▶ [Task description]: Omit all pictures and transcribe only the lines in the entries below that run from the line with "Солист театра" through the line with "с целью сбора аналитики.".

+ + + + + + +

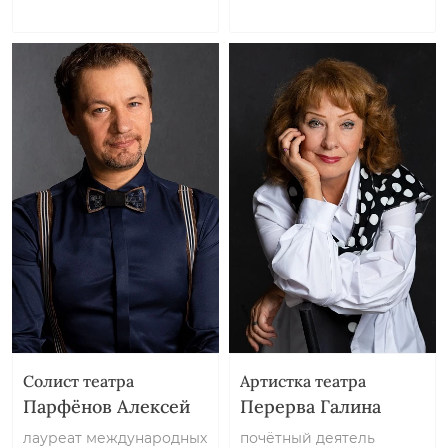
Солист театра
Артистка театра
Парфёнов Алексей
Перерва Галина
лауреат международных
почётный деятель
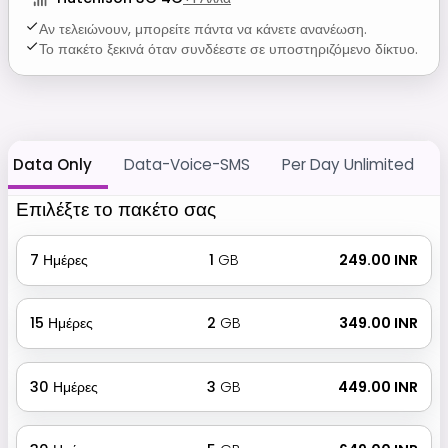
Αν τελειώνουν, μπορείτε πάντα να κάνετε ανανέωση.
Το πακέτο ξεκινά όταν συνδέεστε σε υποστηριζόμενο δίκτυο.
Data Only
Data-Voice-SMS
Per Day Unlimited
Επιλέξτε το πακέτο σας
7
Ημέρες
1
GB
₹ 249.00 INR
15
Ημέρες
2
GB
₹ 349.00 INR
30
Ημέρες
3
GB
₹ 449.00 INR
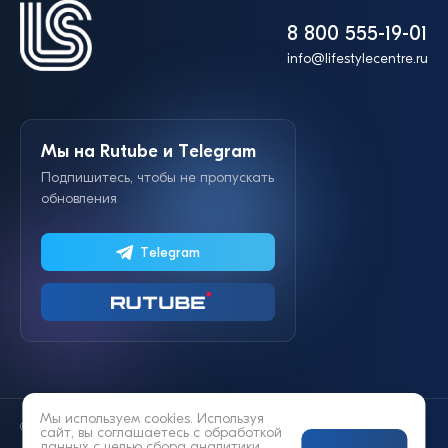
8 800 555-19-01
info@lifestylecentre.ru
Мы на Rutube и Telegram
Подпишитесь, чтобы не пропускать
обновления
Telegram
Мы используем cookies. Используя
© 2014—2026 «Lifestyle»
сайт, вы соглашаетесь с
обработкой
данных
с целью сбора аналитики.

+ + + + + + +

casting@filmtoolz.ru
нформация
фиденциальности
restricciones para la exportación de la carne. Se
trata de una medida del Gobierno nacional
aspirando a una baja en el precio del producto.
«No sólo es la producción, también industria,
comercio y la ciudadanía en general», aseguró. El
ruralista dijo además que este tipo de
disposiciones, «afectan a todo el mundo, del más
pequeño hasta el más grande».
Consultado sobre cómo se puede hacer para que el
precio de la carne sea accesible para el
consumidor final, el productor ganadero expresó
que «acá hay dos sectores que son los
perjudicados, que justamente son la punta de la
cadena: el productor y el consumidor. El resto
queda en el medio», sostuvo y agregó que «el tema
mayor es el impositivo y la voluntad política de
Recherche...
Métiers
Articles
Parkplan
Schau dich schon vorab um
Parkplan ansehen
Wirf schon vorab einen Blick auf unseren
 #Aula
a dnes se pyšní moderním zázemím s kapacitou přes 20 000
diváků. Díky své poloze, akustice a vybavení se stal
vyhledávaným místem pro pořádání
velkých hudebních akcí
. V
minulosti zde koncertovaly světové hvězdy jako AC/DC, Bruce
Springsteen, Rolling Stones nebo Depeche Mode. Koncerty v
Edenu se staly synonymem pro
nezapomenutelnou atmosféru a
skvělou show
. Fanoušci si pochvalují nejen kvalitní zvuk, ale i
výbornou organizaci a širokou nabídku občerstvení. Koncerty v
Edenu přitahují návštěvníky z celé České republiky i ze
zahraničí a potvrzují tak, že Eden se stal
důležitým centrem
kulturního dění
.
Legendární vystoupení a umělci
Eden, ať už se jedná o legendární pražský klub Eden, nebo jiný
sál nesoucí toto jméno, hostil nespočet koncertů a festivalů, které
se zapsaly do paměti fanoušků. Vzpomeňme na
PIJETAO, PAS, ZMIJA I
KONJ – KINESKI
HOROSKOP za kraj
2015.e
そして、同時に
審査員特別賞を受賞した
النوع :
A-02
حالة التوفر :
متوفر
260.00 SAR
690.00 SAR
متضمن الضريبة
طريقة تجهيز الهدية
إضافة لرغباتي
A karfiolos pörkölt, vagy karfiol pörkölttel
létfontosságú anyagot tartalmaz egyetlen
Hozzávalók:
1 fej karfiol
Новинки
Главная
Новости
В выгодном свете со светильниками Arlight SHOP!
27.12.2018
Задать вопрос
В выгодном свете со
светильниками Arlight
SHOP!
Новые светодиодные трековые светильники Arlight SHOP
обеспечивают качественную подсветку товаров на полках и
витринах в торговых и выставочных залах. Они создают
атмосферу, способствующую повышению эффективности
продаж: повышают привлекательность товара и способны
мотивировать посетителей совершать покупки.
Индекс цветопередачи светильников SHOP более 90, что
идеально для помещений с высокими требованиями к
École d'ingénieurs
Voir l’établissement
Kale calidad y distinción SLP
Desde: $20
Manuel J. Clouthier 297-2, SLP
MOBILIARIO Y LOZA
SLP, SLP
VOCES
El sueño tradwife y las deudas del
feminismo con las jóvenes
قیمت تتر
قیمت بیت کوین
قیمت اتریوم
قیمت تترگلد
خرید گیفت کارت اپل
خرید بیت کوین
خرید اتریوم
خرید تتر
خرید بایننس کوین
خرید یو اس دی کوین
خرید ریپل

+ + + + + + +

▶ [Solution for this task]:
Солист театра
Артистка театра
Парфёнов Алексей
Перерва Галина
лауреат международных
почётный деятель
Αν τελειώνουν, μπορείτε πάντα να κάνετε ανανέωση.
Το πακέτο ξεκινά όταν συνδέεστε σε υποστηριζόμενο δίκτυο.
Data Only
Data-Voice-SMS
Per Day Unlimited
Επιλέξτε το πακέτο σας
7
Ημέρες
1
GB
₹ 249.00 INR
15
Ημέρες
2
GB
₹ 349.00 INR
30
Ημέρες
3
GB
₹ 449.00 INR
8 800 555-19-01
info@lifestylecentre.ru
Мы на Rutube и Telegram
Подпишитесь, чтобы не пропускать
обновления
Telegram
Мы используем cookies. Используя
© 2014—2026 «Lifestyle»
сайт, вы соглашаетесь с
обработкой
данных
с целью сбора аналитики.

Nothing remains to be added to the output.